Махбуб, хватая ртом воздух, тер глаза кулаком. Через всхлипывания он произнес:
— Трусики намочились.
Мать подошла к нему.
— Вот наказание! Прямо скажи: обоссался, всю постель замарал. Что ты ревешь? Господь меня наказывает вами. Одного медведя вонючего обмыла, теперь тебя?
Для начала она с размаха дала Махбубу подзатыльник. Потом спустила его трусы и сняла их с него. Взяв его за руку, подвела к крану и направила струю шланга на его пах и ноги. Махбуб стеснялся Исмаила, прикрывал срам рукой. Исмаил, взяв полотенце, повернулся к нему спиной и вытирался. Мать, на чем свет стоит ругая Махбуба, мыла его, то и дело влепляя ему подзатыльники. От страха Махбуб плакал вполголоса. Исмаилу было его жалко. Когда мать ушла за чистым бельем для Махбуба, он подошел к нему и спросил:
— Чего ты ревешь? Смотри, я вот тоже обмылся.
Махбуб втянул сопли и спросил:
— Ты тоже описался?
Исмаил рассмеялся:
— Хуже, значительно хуже.
Махбуб забыл о плаче и с интересом смотрел на Исмаила. Тот потрепал его по голове и плечу и сказал:
— Не плачь. Завтра возьму тебя в кофейню Али-Индуса смотреть мультики.
— А в кино возьмешь? Там «Французские цыплята» идут, это здорово.
— Возьму, возьму, а теперь не плачь!
Али-Индус подошел со стаканом крепкого чая и сел рядом, спросил:
— Что грустишь, Исмаил-синеглаз, никак влюбился в кого-то, а мы и не знаем?
Ухмыльнувшись, Исмаил ответил:
— Где там — влюбился, дядя Али! Шутите, наверное?
— Я шучу, Исмаил? Ты какой-то слишком серьезный стал. С утра до ночи сидишь тут, читаешь про Хосейна-курда Шабестани, кроссворды решаешь или телевизор смотришь, и не пойму я, что тебя гложет?
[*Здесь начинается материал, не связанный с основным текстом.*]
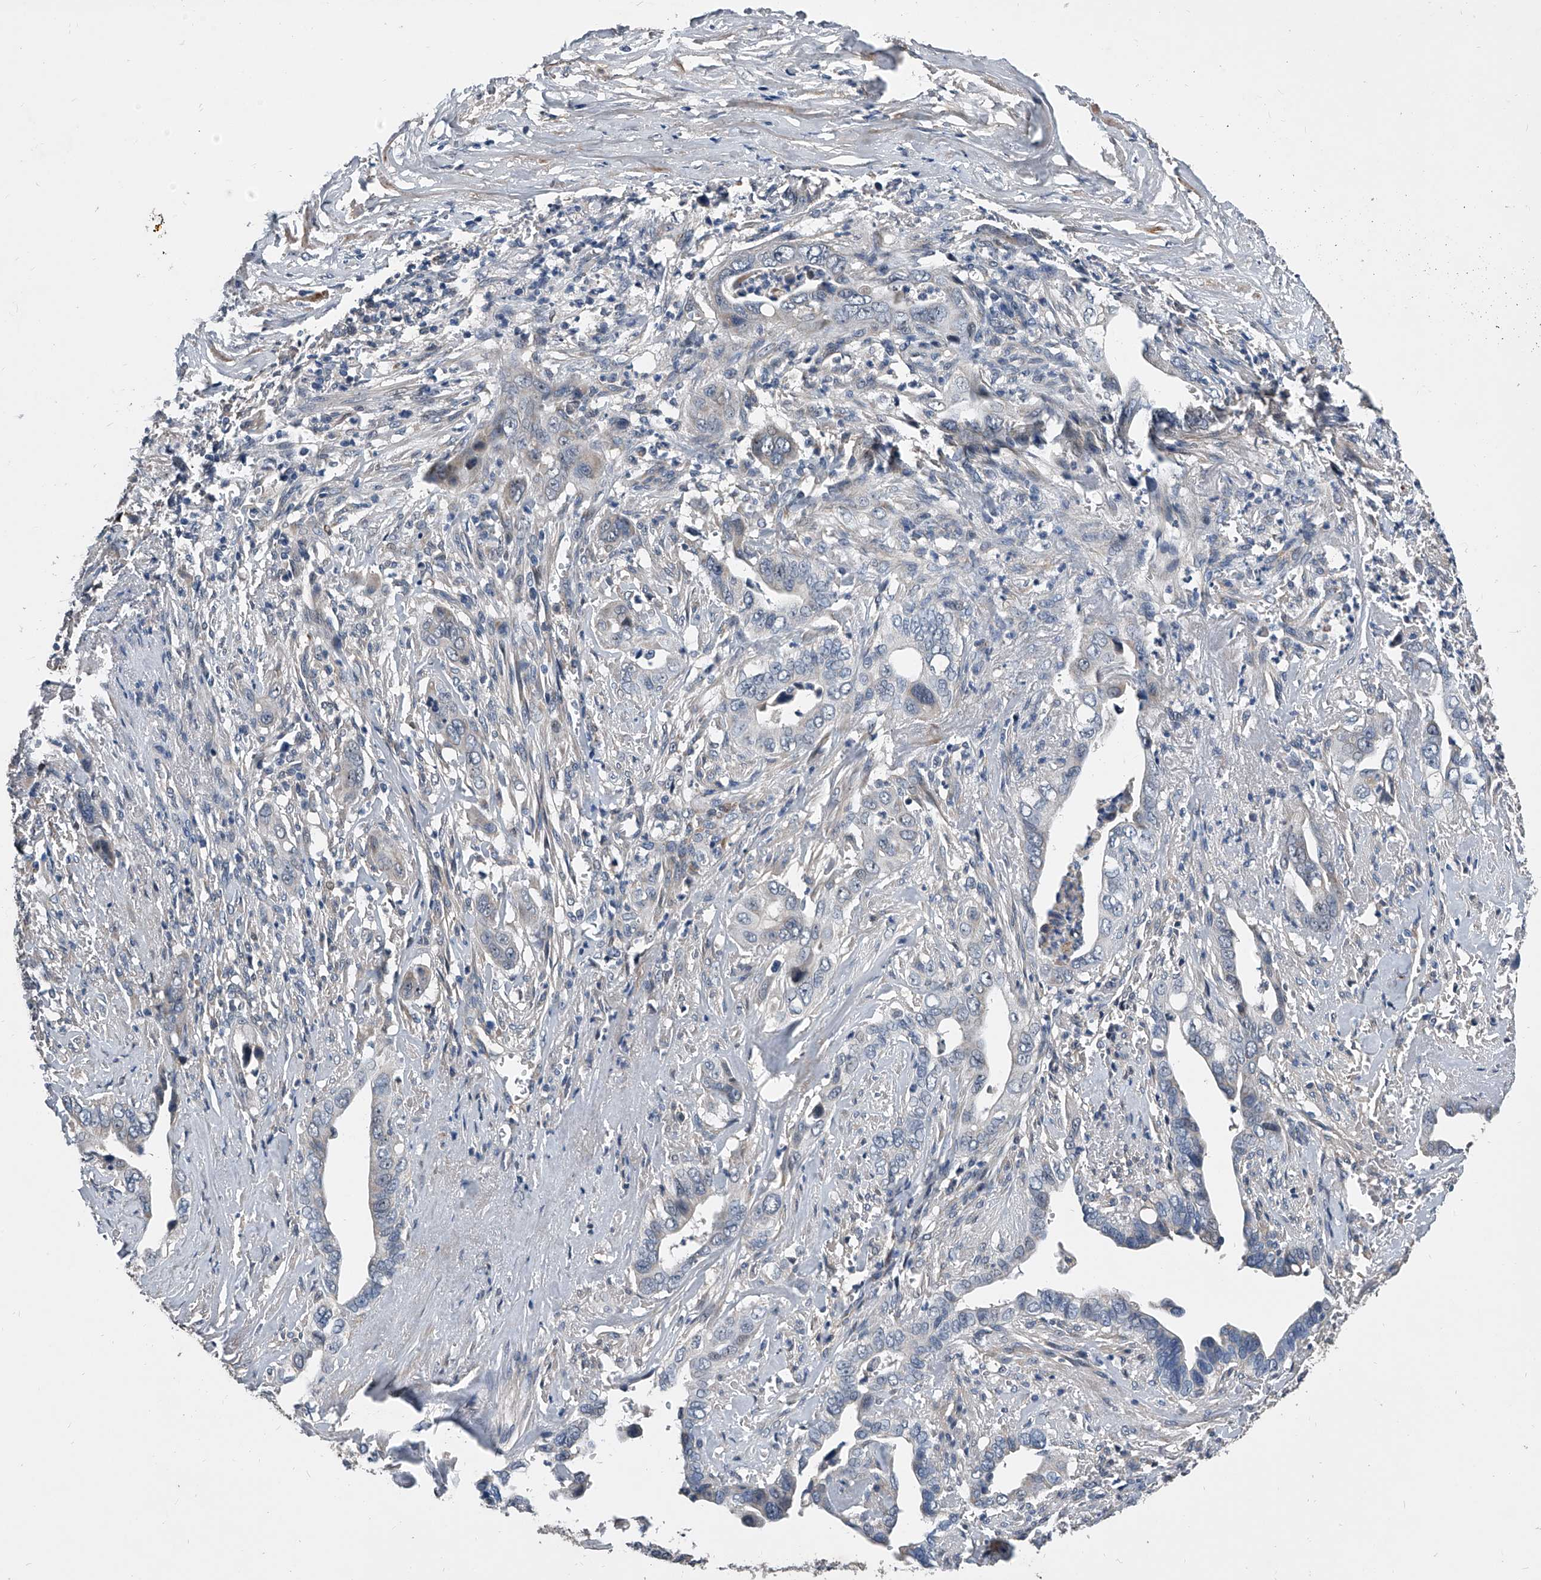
{"staining": {"intensity": "negative", "quantity": "none", "location": "none"}, "tissue": "liver cancer", "cell_type": "Tumor cells", "image_type": "cancer", "snomed": [{"axis": "morphology", "description": "Cholangiocarcinoma"}, {"axis": "topography", "description": "Liver"}], "caption": "Liver cancer (cholangiocarcinoma) stained for a protein using immunohistochemistry (IHC) exhibits no staining tumor cells.", "gene": "PHACTR1", "patient": {"sex": "female", "age": 79}}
Хочешь, индийскую музыку тебе включу?
— Что мне с нее, слезы лить?
— Хоть слезы лей, хоть пляши. Чего грустишь, освобождение от армии ты получил, теперь работу хорошую найди, а то мать совсем чахнет, изводится о тебе.
— А где мне найти хорошую работу? Может, ты покажешь?
— И покажу. А ну-ка вставай, пошли, покажу.
Али-Индус схватил Исмаила за рукав и повлек его к дверям кофейни, указал на другую сторону улицы:
— Вон, гляди, видишь того парня?
— Какого?
— Ну вон того, в подштанниках у дверей стоит. Племянник Хасана, посудного торговца!
— Вижу его, и что дальше?
— Дальше что? Этот парень — и месяца не прошло, как из деревни приехал сюда, и вот, глядь, в банк устроился. А на лицо его посмотри, таких навоз грузить не берут!
— А я-то что? Поздравить его только могу.
— Ты что? А ты подойди к нему, поговори, спроси, как он пролез в банк, и ты — тем же ходом.
Исмаил отвернулся.
— Я к такому грузчику навоза сто лет не подойду.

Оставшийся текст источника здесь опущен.